» THE PROBLEM
In the data that follows, every line containing the word "such" should be returned.

(Dataset records)
- - - - -

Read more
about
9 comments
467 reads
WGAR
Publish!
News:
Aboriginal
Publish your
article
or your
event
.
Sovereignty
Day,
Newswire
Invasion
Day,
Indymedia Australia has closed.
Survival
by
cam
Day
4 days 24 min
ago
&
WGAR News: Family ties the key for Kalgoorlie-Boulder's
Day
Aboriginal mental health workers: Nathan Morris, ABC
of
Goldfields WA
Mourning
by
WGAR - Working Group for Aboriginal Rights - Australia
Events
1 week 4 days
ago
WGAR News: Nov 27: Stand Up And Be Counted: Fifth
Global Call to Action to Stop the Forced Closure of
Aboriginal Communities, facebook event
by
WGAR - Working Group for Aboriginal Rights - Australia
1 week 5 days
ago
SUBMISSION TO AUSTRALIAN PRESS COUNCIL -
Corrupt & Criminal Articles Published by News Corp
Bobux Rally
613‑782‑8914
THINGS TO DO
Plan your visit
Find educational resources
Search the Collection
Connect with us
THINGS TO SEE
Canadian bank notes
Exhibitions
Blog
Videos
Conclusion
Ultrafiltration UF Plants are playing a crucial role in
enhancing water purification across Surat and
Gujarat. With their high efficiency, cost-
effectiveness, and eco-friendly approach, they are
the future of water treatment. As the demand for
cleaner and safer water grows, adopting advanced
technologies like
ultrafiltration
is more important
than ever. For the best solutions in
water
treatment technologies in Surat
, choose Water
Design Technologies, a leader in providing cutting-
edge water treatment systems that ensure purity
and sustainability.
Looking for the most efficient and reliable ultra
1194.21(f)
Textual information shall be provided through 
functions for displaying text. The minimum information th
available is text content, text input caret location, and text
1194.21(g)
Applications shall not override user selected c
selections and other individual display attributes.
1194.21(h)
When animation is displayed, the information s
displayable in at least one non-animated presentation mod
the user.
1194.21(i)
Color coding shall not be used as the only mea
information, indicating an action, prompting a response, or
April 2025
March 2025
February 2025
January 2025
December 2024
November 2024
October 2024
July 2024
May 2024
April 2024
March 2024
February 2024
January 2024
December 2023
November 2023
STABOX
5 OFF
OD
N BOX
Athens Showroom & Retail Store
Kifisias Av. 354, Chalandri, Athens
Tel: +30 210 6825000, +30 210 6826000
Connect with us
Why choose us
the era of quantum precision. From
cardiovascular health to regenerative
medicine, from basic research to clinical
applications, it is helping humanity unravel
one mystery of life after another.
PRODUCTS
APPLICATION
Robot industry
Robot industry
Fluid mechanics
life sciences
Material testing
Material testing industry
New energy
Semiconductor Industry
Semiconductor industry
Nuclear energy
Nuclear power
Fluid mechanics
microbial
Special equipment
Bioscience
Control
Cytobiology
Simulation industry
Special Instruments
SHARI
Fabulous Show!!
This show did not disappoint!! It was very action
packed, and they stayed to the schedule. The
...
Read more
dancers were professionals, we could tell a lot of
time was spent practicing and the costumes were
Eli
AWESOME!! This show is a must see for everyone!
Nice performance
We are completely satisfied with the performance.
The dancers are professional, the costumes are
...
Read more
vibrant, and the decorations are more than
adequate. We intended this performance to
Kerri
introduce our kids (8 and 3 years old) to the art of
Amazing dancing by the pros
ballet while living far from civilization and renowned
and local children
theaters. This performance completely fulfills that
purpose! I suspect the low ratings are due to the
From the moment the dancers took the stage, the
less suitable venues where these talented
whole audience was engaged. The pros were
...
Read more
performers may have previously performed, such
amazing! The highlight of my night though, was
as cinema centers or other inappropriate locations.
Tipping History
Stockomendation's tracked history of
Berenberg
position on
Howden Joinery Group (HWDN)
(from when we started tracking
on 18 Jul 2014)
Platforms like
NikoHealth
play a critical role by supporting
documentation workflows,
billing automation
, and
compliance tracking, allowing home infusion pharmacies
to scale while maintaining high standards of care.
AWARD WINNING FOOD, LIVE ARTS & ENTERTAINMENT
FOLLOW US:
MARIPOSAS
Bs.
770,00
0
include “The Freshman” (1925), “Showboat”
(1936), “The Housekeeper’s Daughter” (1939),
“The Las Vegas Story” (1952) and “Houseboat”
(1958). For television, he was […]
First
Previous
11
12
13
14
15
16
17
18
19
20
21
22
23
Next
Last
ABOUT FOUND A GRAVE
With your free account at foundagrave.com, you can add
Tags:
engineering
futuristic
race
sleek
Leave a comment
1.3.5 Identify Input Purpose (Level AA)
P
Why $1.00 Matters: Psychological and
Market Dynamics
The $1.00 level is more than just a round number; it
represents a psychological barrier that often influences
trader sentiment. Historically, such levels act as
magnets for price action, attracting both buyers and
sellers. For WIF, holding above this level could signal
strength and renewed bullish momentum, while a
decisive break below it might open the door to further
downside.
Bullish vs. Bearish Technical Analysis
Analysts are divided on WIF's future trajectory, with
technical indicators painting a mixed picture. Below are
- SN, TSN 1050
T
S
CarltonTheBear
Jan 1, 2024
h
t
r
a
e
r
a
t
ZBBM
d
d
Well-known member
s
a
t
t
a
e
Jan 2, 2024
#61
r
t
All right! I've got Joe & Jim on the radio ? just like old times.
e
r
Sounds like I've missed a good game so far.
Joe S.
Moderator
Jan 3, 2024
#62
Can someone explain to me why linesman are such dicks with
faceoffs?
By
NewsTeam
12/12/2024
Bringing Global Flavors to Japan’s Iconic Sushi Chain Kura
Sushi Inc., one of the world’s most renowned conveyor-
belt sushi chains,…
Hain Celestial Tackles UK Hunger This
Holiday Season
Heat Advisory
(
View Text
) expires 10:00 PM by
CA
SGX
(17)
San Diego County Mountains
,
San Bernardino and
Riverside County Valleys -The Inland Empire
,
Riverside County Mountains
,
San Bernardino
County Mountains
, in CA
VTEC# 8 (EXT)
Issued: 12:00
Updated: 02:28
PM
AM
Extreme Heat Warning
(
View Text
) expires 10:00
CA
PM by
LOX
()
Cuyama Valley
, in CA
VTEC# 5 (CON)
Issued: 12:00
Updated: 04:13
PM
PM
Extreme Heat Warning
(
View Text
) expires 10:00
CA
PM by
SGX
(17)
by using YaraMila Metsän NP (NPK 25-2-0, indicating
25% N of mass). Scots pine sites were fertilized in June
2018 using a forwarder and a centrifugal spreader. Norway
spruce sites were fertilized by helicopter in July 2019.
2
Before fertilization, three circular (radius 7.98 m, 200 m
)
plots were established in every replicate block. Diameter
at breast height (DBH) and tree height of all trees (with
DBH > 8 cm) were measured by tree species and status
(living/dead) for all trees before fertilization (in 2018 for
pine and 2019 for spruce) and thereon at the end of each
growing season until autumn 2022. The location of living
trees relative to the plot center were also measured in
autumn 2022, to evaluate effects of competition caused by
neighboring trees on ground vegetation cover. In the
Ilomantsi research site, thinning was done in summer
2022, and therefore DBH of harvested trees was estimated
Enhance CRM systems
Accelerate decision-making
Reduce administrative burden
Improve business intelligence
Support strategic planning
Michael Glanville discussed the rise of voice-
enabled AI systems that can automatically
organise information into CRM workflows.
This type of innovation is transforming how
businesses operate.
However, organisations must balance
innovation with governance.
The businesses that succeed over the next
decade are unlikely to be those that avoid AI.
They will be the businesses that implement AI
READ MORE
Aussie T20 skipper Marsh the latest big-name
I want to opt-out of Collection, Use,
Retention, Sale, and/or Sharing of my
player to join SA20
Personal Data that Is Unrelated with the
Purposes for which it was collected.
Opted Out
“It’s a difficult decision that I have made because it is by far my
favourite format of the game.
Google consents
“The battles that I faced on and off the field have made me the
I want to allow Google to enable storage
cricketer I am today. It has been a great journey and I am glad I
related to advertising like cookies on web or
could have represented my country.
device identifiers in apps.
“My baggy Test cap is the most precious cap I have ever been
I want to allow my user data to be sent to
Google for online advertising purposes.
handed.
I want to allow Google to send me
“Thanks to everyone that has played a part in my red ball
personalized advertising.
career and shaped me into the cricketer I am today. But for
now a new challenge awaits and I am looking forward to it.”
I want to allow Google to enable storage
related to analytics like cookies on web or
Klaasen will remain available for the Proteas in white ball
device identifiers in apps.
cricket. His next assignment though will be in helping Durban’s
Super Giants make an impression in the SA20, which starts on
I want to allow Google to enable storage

- - - - -

» RESULT
performers may have previously performed, such
trader sentiment. Historically, such levels act as
Can someone explain to me why linesman are such dicks with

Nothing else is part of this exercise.